◆ **About this task**:
Count every line below that holds "Nefajčiarske". Number only.

Records supplied Block Start

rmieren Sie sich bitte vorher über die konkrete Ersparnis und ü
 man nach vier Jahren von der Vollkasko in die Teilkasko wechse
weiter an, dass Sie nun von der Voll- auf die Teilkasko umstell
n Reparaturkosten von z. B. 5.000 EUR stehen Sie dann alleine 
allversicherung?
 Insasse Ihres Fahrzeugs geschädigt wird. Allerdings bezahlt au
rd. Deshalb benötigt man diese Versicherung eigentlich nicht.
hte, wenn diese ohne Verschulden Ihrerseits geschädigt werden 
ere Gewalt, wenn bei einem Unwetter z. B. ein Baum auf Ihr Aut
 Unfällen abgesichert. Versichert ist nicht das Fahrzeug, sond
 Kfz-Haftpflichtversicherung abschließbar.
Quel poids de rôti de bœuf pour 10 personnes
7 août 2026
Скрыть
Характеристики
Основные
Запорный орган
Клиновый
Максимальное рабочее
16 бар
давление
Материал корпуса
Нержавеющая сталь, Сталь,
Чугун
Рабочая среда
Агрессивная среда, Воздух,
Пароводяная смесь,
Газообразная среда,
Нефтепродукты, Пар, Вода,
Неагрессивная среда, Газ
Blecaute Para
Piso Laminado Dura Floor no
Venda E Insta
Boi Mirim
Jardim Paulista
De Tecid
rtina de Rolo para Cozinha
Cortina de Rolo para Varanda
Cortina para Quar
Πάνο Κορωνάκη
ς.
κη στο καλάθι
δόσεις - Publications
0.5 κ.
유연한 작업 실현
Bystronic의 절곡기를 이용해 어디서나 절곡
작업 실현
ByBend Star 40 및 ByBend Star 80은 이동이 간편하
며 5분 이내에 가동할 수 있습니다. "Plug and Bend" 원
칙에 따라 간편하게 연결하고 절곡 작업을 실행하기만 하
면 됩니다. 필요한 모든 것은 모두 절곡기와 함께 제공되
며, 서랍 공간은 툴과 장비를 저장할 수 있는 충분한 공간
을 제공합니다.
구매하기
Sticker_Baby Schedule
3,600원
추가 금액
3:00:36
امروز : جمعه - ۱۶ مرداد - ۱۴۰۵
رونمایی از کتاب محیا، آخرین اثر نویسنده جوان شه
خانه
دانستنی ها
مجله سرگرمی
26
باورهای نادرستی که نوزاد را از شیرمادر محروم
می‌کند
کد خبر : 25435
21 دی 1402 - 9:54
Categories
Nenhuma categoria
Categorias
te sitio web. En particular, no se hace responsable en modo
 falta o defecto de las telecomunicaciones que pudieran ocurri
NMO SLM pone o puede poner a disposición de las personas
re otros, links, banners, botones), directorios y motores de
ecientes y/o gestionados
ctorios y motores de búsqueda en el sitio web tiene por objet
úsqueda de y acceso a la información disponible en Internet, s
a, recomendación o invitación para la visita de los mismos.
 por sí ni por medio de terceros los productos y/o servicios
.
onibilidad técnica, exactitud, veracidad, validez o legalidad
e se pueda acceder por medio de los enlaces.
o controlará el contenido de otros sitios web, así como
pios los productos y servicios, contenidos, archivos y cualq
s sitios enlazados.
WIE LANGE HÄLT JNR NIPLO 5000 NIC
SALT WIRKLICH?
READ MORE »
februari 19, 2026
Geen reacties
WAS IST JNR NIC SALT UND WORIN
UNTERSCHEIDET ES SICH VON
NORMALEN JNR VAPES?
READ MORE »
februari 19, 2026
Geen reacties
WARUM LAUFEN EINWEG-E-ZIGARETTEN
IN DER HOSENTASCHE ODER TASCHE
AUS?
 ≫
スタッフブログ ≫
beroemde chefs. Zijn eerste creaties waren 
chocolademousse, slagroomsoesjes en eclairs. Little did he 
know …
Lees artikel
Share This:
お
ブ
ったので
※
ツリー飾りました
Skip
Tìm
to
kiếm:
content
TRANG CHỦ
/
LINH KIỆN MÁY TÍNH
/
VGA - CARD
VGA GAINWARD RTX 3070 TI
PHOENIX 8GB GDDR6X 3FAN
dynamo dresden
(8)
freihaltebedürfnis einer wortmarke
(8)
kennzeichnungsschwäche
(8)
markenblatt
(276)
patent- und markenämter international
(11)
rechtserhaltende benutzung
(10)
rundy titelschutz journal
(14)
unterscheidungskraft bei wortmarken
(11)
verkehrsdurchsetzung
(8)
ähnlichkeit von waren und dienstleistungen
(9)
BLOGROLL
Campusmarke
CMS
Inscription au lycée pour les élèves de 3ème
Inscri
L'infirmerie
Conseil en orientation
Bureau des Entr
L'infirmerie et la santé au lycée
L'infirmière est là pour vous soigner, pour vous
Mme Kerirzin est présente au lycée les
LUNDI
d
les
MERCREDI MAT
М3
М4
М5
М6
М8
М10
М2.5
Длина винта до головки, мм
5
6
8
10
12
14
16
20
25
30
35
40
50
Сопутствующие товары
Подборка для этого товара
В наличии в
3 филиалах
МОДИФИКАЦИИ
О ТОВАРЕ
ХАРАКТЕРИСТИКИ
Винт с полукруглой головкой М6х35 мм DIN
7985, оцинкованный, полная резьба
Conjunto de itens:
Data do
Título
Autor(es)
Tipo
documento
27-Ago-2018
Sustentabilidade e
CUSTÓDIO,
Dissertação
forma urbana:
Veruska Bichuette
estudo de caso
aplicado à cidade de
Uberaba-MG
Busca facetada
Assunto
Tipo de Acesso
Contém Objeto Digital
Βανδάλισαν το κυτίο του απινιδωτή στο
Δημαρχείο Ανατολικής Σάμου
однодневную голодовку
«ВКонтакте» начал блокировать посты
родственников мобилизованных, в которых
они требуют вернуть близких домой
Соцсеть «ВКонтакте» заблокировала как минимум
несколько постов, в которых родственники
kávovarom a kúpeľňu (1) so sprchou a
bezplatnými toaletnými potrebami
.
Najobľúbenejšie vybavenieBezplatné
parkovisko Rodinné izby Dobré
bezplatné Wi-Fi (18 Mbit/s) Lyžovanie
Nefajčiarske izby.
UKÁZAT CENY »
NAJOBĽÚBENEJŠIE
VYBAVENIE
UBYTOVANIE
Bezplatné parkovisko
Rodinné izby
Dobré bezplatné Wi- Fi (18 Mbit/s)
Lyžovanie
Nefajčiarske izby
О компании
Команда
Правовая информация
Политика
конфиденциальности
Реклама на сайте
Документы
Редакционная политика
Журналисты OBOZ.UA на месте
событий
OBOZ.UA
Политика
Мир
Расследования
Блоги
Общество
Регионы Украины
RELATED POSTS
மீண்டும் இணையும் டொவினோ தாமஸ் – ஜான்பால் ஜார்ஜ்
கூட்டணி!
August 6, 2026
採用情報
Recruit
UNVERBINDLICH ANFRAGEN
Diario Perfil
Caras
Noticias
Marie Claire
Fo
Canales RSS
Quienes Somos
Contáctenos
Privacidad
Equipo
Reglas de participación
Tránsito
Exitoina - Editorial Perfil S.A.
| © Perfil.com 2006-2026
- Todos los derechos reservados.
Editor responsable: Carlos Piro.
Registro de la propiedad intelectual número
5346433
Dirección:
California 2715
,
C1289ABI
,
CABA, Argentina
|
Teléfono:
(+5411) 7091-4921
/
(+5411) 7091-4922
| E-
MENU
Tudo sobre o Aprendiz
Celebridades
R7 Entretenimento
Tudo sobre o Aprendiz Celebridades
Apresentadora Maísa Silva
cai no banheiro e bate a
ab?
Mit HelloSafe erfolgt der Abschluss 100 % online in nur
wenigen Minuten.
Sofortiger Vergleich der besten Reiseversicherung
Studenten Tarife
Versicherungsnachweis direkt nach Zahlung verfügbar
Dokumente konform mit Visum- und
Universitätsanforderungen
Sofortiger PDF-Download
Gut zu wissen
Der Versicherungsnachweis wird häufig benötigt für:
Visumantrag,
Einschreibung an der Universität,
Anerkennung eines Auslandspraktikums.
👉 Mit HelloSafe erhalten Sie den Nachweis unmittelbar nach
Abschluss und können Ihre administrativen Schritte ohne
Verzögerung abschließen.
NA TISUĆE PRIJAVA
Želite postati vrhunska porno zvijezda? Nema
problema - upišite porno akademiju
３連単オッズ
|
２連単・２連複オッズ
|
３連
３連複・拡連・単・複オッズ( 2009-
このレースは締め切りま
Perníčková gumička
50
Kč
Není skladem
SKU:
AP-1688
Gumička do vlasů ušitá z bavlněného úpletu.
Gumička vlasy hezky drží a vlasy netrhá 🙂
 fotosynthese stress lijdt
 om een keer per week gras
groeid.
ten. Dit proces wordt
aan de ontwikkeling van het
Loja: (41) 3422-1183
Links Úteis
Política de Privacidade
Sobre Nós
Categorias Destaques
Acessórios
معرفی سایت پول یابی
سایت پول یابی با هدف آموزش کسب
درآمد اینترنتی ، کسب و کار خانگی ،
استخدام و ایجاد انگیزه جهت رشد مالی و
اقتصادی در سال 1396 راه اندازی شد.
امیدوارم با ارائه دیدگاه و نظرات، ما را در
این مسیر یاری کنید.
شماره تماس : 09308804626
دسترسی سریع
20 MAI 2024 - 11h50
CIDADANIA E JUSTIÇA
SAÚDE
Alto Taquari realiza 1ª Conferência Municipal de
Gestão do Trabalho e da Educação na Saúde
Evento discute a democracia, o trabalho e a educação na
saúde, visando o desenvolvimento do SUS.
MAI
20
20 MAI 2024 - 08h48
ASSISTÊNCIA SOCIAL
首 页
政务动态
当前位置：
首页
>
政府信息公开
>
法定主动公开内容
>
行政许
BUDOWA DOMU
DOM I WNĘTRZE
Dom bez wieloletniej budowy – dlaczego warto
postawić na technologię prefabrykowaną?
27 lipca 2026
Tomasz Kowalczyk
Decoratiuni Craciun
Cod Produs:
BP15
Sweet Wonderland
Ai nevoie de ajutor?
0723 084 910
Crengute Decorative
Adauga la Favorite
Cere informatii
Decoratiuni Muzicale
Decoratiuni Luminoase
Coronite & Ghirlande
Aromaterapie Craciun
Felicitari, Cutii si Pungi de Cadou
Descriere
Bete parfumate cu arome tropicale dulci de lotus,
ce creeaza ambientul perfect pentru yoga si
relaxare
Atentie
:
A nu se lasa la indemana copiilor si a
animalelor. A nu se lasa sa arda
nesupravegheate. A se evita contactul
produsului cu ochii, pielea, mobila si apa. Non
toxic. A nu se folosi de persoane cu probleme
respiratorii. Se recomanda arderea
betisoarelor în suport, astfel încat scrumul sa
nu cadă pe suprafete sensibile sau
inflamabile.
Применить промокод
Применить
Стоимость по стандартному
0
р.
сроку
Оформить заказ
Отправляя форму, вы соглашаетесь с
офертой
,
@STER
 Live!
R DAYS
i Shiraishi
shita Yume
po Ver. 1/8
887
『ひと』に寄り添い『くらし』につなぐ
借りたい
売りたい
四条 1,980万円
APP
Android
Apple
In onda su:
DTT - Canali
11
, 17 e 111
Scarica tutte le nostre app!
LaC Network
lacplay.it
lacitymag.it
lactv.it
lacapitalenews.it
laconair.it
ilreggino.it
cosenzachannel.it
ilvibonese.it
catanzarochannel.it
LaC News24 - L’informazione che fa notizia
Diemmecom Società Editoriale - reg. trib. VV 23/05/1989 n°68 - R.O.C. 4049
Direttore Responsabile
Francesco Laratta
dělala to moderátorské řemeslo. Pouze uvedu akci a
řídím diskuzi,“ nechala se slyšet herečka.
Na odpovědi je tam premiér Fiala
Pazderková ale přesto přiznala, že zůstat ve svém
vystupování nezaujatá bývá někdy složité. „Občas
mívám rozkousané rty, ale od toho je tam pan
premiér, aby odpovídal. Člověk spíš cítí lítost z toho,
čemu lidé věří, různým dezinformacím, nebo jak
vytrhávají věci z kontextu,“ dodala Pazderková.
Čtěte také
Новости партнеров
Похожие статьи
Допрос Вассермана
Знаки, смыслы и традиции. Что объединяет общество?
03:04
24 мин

Records supplied Block End

◆ **Output of the task**:
2